Published July 28th 2018
Recently, I made the trek from Brisbane to Maryborough for a work trip. While there, I decided to make the most of my time in the town, as I'd never been before and had heard it was rich with history.
Upon arrival, one would be mistaken for thinking they'd stepped back in time. Maryborough successfully mixes colonial buildings with vibrant street art, giving the town a lovely contrast in time periods and culture.
Kent Street is in the heart of Maryborough, and is full of heritage-listed buildings and sites. Walking along the sidewalk, you will pass the stunning Maryborough City Hall. Built in 1908, it was designed by notable Brisbane architects, Hall & Dods. This is the second City Hall for Maryborough as the stunning building replaced a smaller, timber building. The exterior is built with locally made Meredith bricks, and in 1935 the clock tower was added to the building.
A snapshot of Maryborough City Hall, taken from the opposite road.
Walking further along Kent Street, it is very easy to be taken by the many heritage-listed buildings, all reminiscent of the classical era in Australian architecture. The Royal Hotel is another perfect example of this, however, it was closed during my visit, so I was unable to try anything from the restaurant inside.
Maryborough isn't just famous for its buildings of yesteryear.
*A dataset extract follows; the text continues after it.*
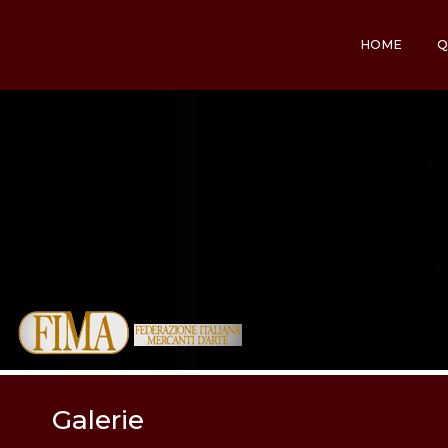
HOME
Q
Galerie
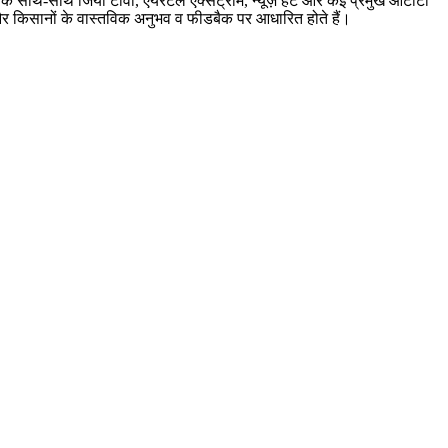
बर के साथ-साथ जियो टीवी, एयरटेल एक्सट्रीम, न्यूज़ हंट और कई प्रमुख ओटीटी
ारी और किसानों के वास्तविक अनुभव व फीडबैक पर आधारित होते हैं।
P.L. Travers (born Helen Lyndon Goff, the author of Mary Poppins, is arguably one of Maryborough's most notable residents, and there is quite literally a tribute to her on every street corner. While the Mary Poppins merchandise being sold in the cafes and shops is expected, my favourite hidden gem are the pedestrian lights at crossings, which use the Mary Poppins silhouette instead of the standard walking man.
The Mary Poppins silhouette on the pedestrian lights at a crossing.
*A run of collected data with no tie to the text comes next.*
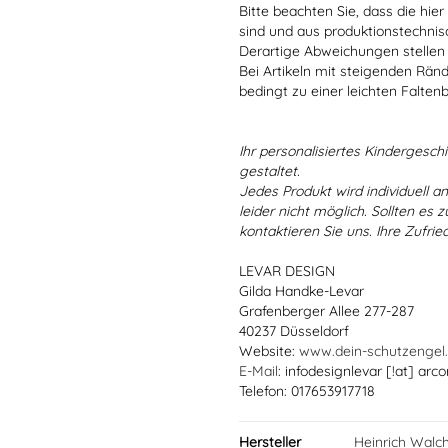
Bitte beachten Sie, dass die hie
sind und aus produktionstechni
Derartige Abweichungen stellen
Bei Artikeln mit steigenden Rän
bedingt zu einer leichten Falten
Ihr personalisiertes Kindergeschir
gestaltet.
Jedes Produkt wird individuell a
leider nicht möglich. Sollten es
kontaktieren Sie uns. Ihre Zufried
LEVAR DESIGN
Gilda Handke-Levar
Grafenberger Allee 277-287
40237 Düsseldorf
Website:
www.dein-schutzengel
E-Mail
: infodesignlevar [!at] arco
Telefon: 017653917718
Hersteller
Heinrich Walc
A life-size bronze statue is dedicated to the Mary Poppins character, found on the corner of Richmond Street and Kent Street. The statue stands out of the front of the former Australian Joint Stock Bank, where Travers was born in August, 1899. Her family left for Allora in 1905.
The bronze statue of Mary Poppins, erected directly in front of the Australian Joint Stock Bank, where P.L. Travers was born.
Maryborough's best kept secret is the many murals and art installations throughout the CBD. Maryborough offers a highly regarded mural trail, which is increasingly becoming a tourist attraction for the city. My personal favourite was the piece dedicated to Mary Poppins, detailing the different characters and adventures that take place throughout the stories. This can be found on Richmond Street, down the road from the Mary Poppins statue.
A wall mural on Richmond Street, dedicated to the Mary Poppins story.
Queens Park is another must-see sight, with stunning views of the Mary River, as well as beautiful trees perfect for an afternoon picnic. The children can also climb aboard one of the many miniature trains at Mesla, which runs on a circuit around Queens Park.
Maryborough is a history buff's dream, with so many heritage-listed buildings to investigate, and art murals to discover. These are just a few options of the many attractions on offer in the town that time forgot.
Well done Brooke, Maryborough is my home town and a writers dream as well. Next trip there you may like to check out the old cemetery where the ancestors and previous owners of the buildings are buried. Heaps of history and of course Maryborough was thought it may be the capital of Queensland at one time.